A new study indicates that the brain-boosting benefits of psychological resilience — including overcoming conditions like persistent loneliness — might offset harm and ultimately lower one’s risk of developing dementia later in life, leaving people more cognitively protected than those who have never felt lonely at all.
Loneliness isn’t considered a clinical disease, but it is certainly associated with health problems — from insomnia to depression to stroke. And when it comes to brain health, study after study has found that feeling lonely and the risk of experiencing a neurodegenerative disease during one’s lifetime are somehow linked — a relationship that is at once little understood and so undeniable that remedying social isolation has been named one of 12 key lifestyle factors that could help prevent 40 percent of all dementia cases.
Now, researchers at Boston University offer a twist on the science so far: People who’ve experienced persistent loneliness for years and who then recover from loneliness are even less likely to develop dementia in their lifetimes than people who’ve never felt lonely at all.
The team set out to learn more about the relationship between loneliness (which they defined as “a subjective feeling resulting from a perceived discrepancy between desired and actual social relationships”) and dementia, the most common form of which is Alzheimer’s. In the study, the results of which were published this week in the journal Alzheimer’s and Dementia, they analyzed data from 2,880 cognitively normal adults, looking closely at whether persistent loneliness — a feeling of loneliness that spans years — more strongly predicted the future development of dementia and Alzheimer’s than transient loneliness — loneliness stemming from extreme but resolvable circumstances, like a COVID-19 lockdown.

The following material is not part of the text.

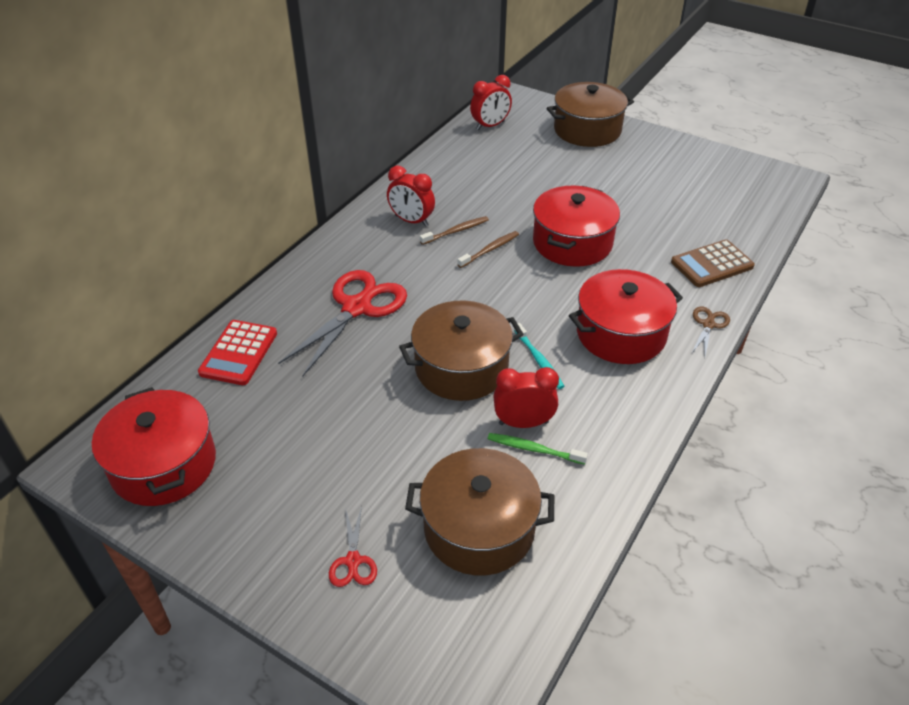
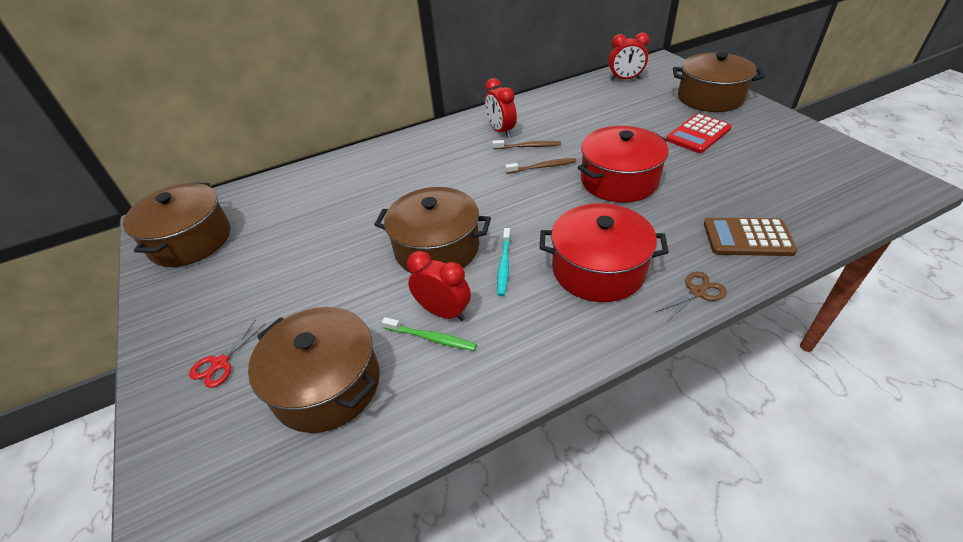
camera: 35 degrees right, 0 degrees up
(163, 465) = (190, 240): red pot -> brown pot
(239, 353) = (303, 185): red calculator -> red calculator (698, 134)
(356, 308) = (405, 179): red scissors -> none
(534, 449) = (431, 338): green toothbrush -> green toothbrush turned 150 degrees clockwise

They also sought to learn whether this relationship was independent from depression or one in the same, and whether and known genetic risk factors for Alzheimer’s, like the APOE 4 allele, had any influence.
After accounting for age, sex, education, social network, living alone, physical health and genetic risk factors, the team found that persistent loneliness in one’s middle-age years was indeed associated with higher Alzheimer’s risk. The data showed that participants who reported feeling persistently lonely between ages 45 and 64 (about 9 percent of participants) had a 91 percent higher risk for dementia and a 76 percent higher risk for Alzheimer’s, compared to people who report that they did not feel lonely (just under three quarters of participants). Comparatively speaking, of 13 percent of those who reported persistent loneliness developed dementia, compared to 7 percent of those who reported no feelings of loneliness.
Meanwhile, they found that shorter-term, circumstantial feelings of loneliness were linked to lower risk, compared with no loneliness at all.
Dr. Wendy Qiu, a professor of psychiatry and pharmacology and experimental therapeutics and a study author, said this is in part because the neuropsychological benefits of overcoming adverse life events is so protective, it cancels out the harm of loneliness to the brain, bolstering cognitive health beyond the baseline.
“Whereas persistent loneliness is a threat to brain health, psychological resilience following adverse life experiences may explain why transient loneliness is protective in the context of dementia onset,” Qiu said in a press release.
“We think because human beings are social and need social interaction, without … interaction, the brain can lose external stimulation, which can increase Alzheimer’s risk,” she told United Press International of the study. “As a society, we can do things to intervene in loneliness, like providing counseling and reaching out to those who are facing life stressors or grieving.”
The findings of higher risk are in line with earlier findings, including a Florida State University study observed 12,030 participants over the course of 10 years and found that loneliness was linked to a 40 percent higher chance of developing dementia. Likewise, a smaller study out of the Netherlands found that dementia was 64 percent more likely among people who reported persistent feelings of loneliness. Researchers at the University of Michigan found that people who had lost their spouses or who had never married had, across the board, higher dementia risk than married individuals.
People who’ve experienced persistent loneliness
for years and who then recover from loneliness
are even less likely to experience dementia
compared to people who’ve never felt lonely at all.
The researchers said that in light of the pandemic and the isolation that has come with it, these findings are hopeful for those who feel lonely now, but could overcome the feeling in time.
To help mitigate loneliness — and its risks — especially in the thick of pandemic isolation, companionship programs that pair young and older adults — both paid and volunteer — have sprung up across the U.S., and tech gadgets from robotic pets to music players have been distributed by various aging agencies and nonprofits to help people stay connected.
Beyond such measures, the team hopes to see further investigation into factors that make individuals resilient against adverse life events, noting that mitigating loneliness can mean not only improving quality of life in the short term, but a longer life of brain health overall.